*WHAT IS BEING ASKED*: Please set down the data again exactly, minus the pictures.

*COLLECTED MATERIAL*:
○ ○ ○ ○ ○

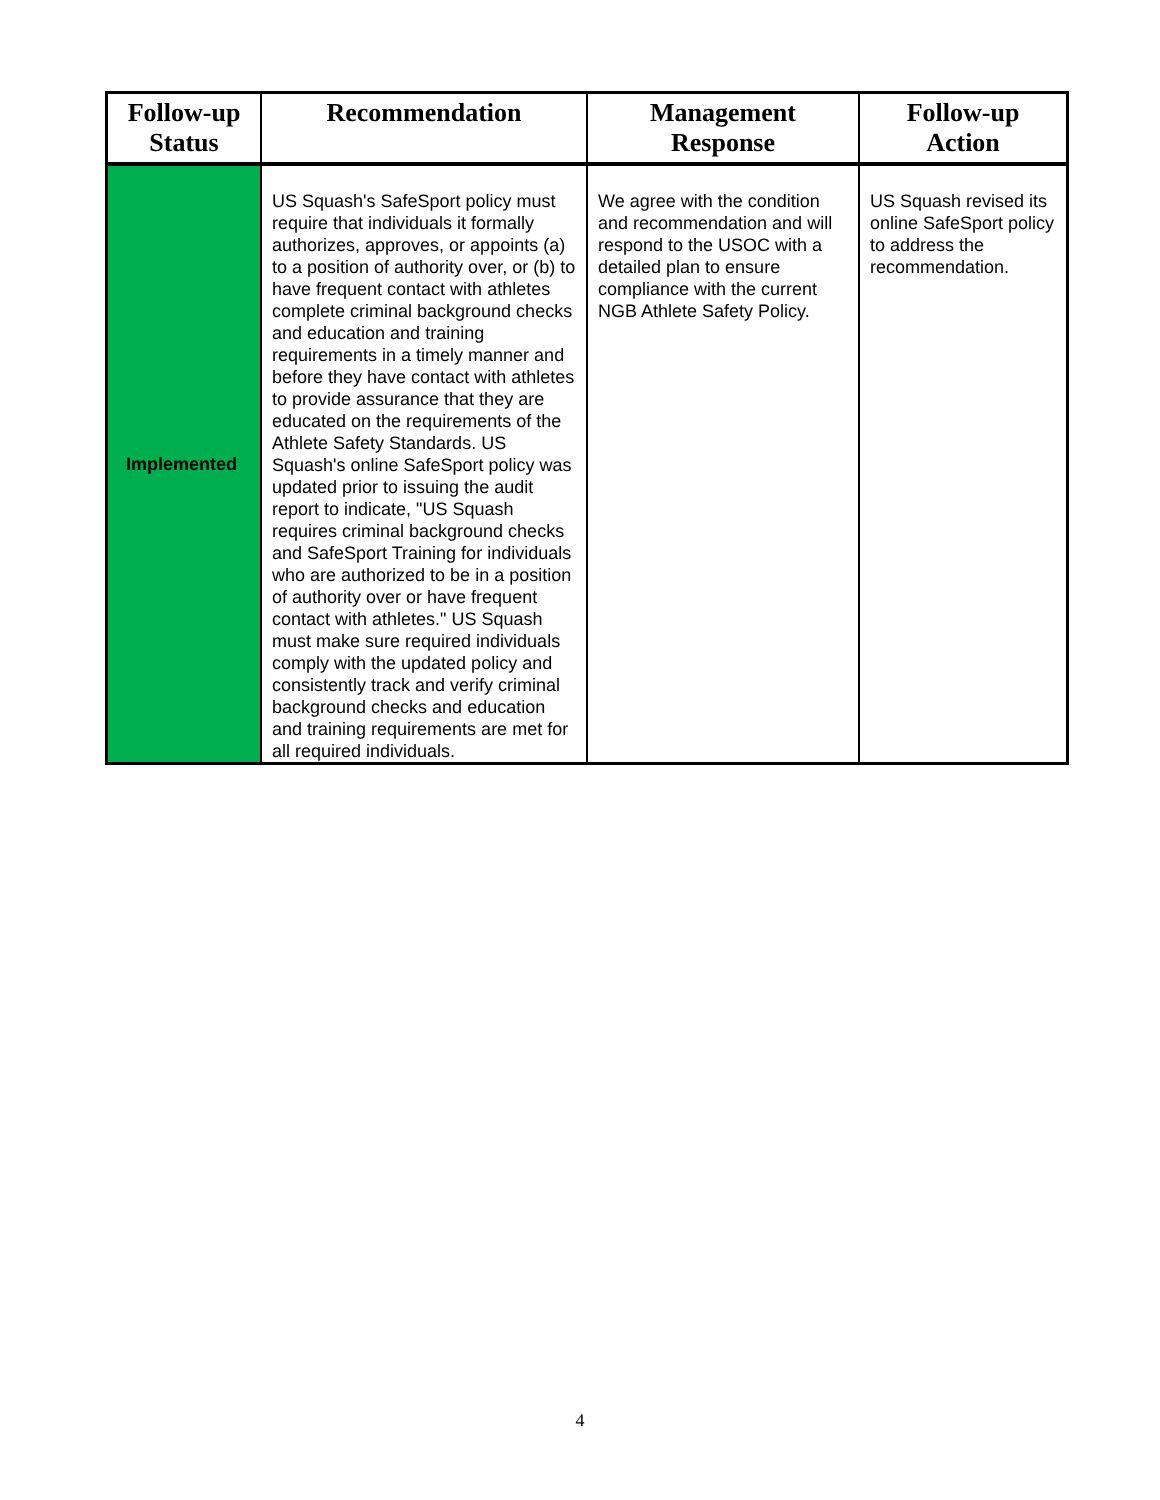| Follow-up Status | Recommendation | Management Response | Follow-up Action |
| --- | --- | --- | --- |
| Implemented | US Squash's SafeSport policy must require that individuals it formally authorizes, approves, or appoints (a) to a position of authority over, or (b) to have frequent contact with athletes complete criminal background checks and education and training requirements in a timely manner and before they have contact with athletes to provide assurance that they are educated on the requirements of the Athlete Safety Standards. US Squash's online SafeSport policy was updated prior to issuing the audit report to indicate, "US Squash requires criminal background checks and SafeSport Training for individuals who are authorized to be in a position of authority over or have frequent contact with athletes." US Squash must make sure required individuals comply with the updated policy and consistently track and verify criminal background checks and education and training requirements are met for all required individuals. | We agree with the condition and recommendation and will respond to the USOC with a detailed plan to ensure compliance with the current NGB Athlete Safety Policy. | US Squash revised its online SafeSport policy to address the recommendation. |
4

○ ○ ○ ○ ○

*WRITTEN REPLY*:
| Follow-up Status | Recommendation | Management Response | Follow-up Action |
| --- | --- | --- | --- |
| Implemented | US Squash's SafeSport policy must require that individuals it formally authorizes, approves, or appoints (a) to a position of authority over, or (b) to have frequent contact with athletes complete criminal background checks and education and training requirements in a timely manner and before they have contact with athletes to provide assurance that they are educated on the requirements of the Athlete Safety Standards. US Squash's online SafeSport policy was updated prior to issuing the audit report to indicate, "US Squash requires criminal background checks and SafeSport Training for individuals who are authorized to be in a position of authority over or have frequent contact with athletes." US Squash must make sure required individuals comply with the updated policy and consistently track and verify criminal background checks and education and training requirements are met for all required individuals. | We agree with the condition and recommendation and will respond to the USOC with a detailed plan to ensure compliance with the current NGB Athlete Safety Policy. | US Squash revised its online SafeSport policy to address the recommendation. |
4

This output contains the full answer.